Dalam acara workshop isu perburuhan yang digelar AJI Batam 23-24 Mei itu, Rumbadi Dalle memaparkan sejumlah trik melakukan liputan mendalam yang terbilang sulit itu.
"Terkadang ketemu kartu nama di jalan itu bisa membantu kita kelak dalam melakukan liputan mendalam, jadi saya biasa menyimpan hal sepele seperti itu," ujar Rumbadi mulai menghangatkan suasana workshop yang diikuti puluhan jurnalis di Kepulauan Riau tersebut.
Menurut Rumbadi, ada hal penting yang harus diperhatikan dalam setiap melakukan liputan mendalam. Misalnya saja, seorang penulis atau jurnalis harus memiliki ketelitian yang tinggi dan kecermatan, selain itu harus paham latar belakang masalah atau mengusai permasalahan.

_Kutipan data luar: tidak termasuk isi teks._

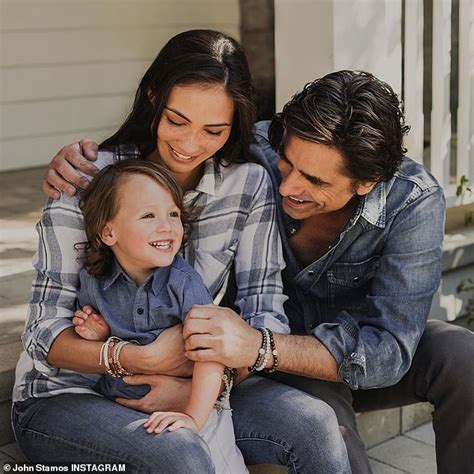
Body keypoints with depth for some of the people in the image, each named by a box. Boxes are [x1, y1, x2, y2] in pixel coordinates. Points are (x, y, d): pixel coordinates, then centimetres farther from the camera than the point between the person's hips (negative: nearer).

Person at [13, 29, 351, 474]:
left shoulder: (248, 184, -4)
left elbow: (265, 310, -6)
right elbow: (46, 331, -14)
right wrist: (144, 359, -30)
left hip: (196, 386, 4)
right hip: (68, 395, -3)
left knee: (312, 423, -21)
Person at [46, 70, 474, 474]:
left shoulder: (414, 203, -26)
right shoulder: (253, 153, -23)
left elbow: (386, 352, -31)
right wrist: (82, 161, -24)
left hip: (356, 356, 1)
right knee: (317, 407, -36)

Laporan juga harus ditulis dengan cara yang mudah dipahami. Lugas, terstruktur, serta enak dibaca. Dalam in depth reporting juga harus menjelaskan keterkaitan dan perkembangan dari kisah yang sesungguhnya terjadi.
"In the reporting juga harus memberikan penjelasan yang signifikan," kata Rumbadi Dalle.

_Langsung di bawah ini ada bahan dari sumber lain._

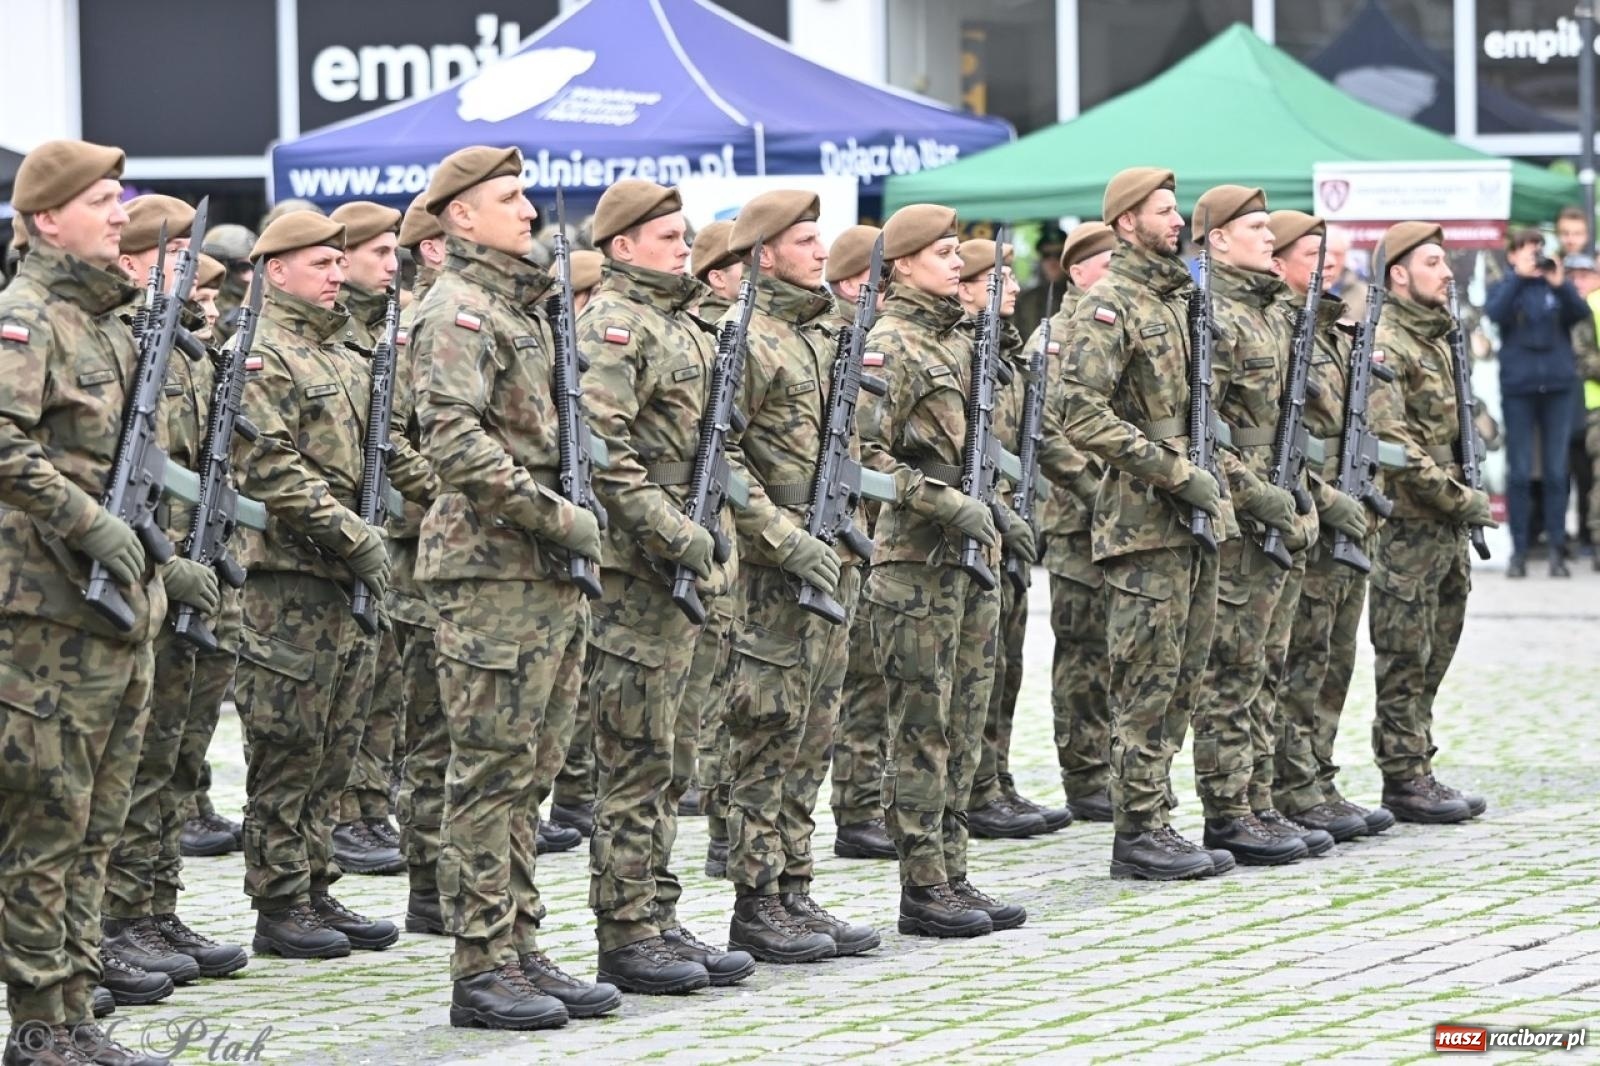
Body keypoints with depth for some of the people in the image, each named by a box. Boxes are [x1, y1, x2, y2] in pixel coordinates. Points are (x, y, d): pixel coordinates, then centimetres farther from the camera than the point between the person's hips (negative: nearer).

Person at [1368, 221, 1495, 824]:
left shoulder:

(Baca juga: Ini Dia Jurnalis Penerima Beasiswa Liputan Mendalam dari AJI Batam)
Rumbadi menambahkan, sebelum melakukan in the reporting harus ada perencanaan sebelum liputan. Perlu adanya outline atau TOR liputan, agar arah pemberitaan terarah.
Dan biasanya, in depth reporting juga tak dilakukan seorang diri, untuk hal-hal yang rumit, melainkan mellibatkan sejumlah orang atau jurnalis. "Biasanya ada tim," ujar pria yang sudah belasan tahun bergelur di dunia jurnalistik ini.

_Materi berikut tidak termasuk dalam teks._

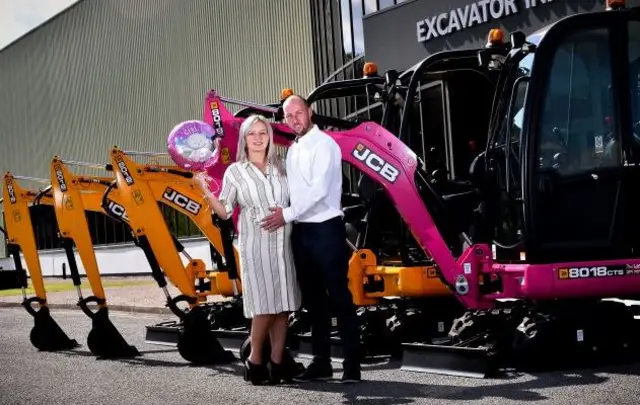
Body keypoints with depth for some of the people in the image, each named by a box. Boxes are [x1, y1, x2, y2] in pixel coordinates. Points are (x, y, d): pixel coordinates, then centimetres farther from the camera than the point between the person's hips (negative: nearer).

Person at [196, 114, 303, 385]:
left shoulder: (279, 167, 12)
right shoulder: (235, 171, 4)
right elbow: (224, 212, 0)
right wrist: (206, 193, -12)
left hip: (283, 244, 4)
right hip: (256, 245, -3)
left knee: (283, 305, 2)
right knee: (264, 306, -8)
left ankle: (276, 362, 9)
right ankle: (255, 361, 6)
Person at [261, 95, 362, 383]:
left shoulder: (323, 144, -8)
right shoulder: (293, 150, 17)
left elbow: (320, 189, -18)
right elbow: (295, 189, 15)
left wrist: (288, 213, -16)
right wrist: (288, 217, 0)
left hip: (326, 229, -8)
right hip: (301, 231, 8)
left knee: (339, 296, -5)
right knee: (313, 298, 11)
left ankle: (352, 363, -2)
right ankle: (321, 362, 18)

Pemaparan harus berupa fakta, bukan opini. Satu hal yang penting lagi dalam in depth reporting yakni liputan yang memberikan konstribusi pada pemahaman sebuah kisah.
"Secara umum in depth reporting adalah liputan yang mendapatkan kelengkapan pengisahan, dan juga pengisahan dengan substansi. Dan kadang in depth reporting kerap disebut dengan investigative reporting by nature," ujar Rumbadi yang sudah 15 tahun menjadi jurnalis Tempo.
Rumbadi Dalle selama satu jam memaparkan mengenai in depth reporting. Dan hal ini menadapat tanggapan yang cukup responsif dari para peserta.
Berbagai pertanyaan datang dari peserta. Dan semua dijawab dengan tegas dan lugas oleh Rumbadi Dalle. Penjelasan-penjelasan dari Rumbadi Dalle, dapat memuaskan para peserta mengenai in depth reporting.